Definition of 'Hindutva'
In 1995, the SC had said that “Hindutva and Hinduism are used in a speech to emphasise the way of life of the Indian people and the Indian cultural ethos”. This is in gross violation of the secular spirit of the country as manadated by the Constitution.
Unless this order by the late Justice JS Verma is revisited and recanted, no prohibition on religion in electoral campaign speeches would have any desirable effect whatsoever.
The SC’s ruling pertains to electoral malpractices in the name of religion, but this is a double-edged sword.
While calls to Hindutva are antithetical to the spirit of democracy, it is extremely erroneous to see that majoritarian sentiment in the same vein as Dalit’s invocation of Ambedkarite practices, which are in resistance to the Brahminical privileges of the mainstream.
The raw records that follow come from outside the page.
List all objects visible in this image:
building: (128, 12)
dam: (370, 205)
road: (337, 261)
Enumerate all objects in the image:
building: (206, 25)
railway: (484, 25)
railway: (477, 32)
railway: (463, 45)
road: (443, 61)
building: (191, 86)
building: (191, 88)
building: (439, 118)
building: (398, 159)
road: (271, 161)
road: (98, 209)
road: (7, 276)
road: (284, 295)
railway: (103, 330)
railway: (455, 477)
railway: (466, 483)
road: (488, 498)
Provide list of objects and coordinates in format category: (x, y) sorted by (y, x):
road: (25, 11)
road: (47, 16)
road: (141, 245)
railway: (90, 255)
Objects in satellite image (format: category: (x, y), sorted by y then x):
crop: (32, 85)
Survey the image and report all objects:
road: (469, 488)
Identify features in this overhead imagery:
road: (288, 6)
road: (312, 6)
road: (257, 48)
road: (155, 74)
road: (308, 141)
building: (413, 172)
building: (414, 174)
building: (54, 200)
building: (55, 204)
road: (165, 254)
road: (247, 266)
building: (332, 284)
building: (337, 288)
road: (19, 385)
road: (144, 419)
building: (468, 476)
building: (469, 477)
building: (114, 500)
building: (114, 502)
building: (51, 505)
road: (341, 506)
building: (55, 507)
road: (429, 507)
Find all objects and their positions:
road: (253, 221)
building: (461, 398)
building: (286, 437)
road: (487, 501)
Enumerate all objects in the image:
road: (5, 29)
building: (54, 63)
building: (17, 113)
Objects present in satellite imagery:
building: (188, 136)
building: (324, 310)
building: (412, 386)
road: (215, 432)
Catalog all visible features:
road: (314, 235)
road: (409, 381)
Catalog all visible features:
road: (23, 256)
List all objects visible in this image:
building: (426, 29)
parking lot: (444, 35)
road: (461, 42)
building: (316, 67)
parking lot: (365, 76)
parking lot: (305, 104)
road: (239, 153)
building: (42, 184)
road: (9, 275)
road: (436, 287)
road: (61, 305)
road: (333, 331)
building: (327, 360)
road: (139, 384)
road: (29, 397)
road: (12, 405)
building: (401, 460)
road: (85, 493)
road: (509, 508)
The SC ruling says that if a candidate is found to be seeking votes in the name of religion, caste, creed, language, it would be considered a corrupt practice under the Representation of People’s Act, and shall be dealt under Section 123(3) of the Act.
However, it is obvious that those seeking votes in the name of the minority religion, underprivileged castes and neglected languages/communities are going to be impacted in a manner which will be far worse than the Hindu upper caste politicians taking insidious routes to appeal to their own kind. Harassment of opposition leaders, especially those with a wide base among the oppressed castes and classes, would nevertheless continue unabated, as they would be unfairly targeted, while the status quoists of the ruling party would get away citing the ambiguity over the definition of "Hindutva".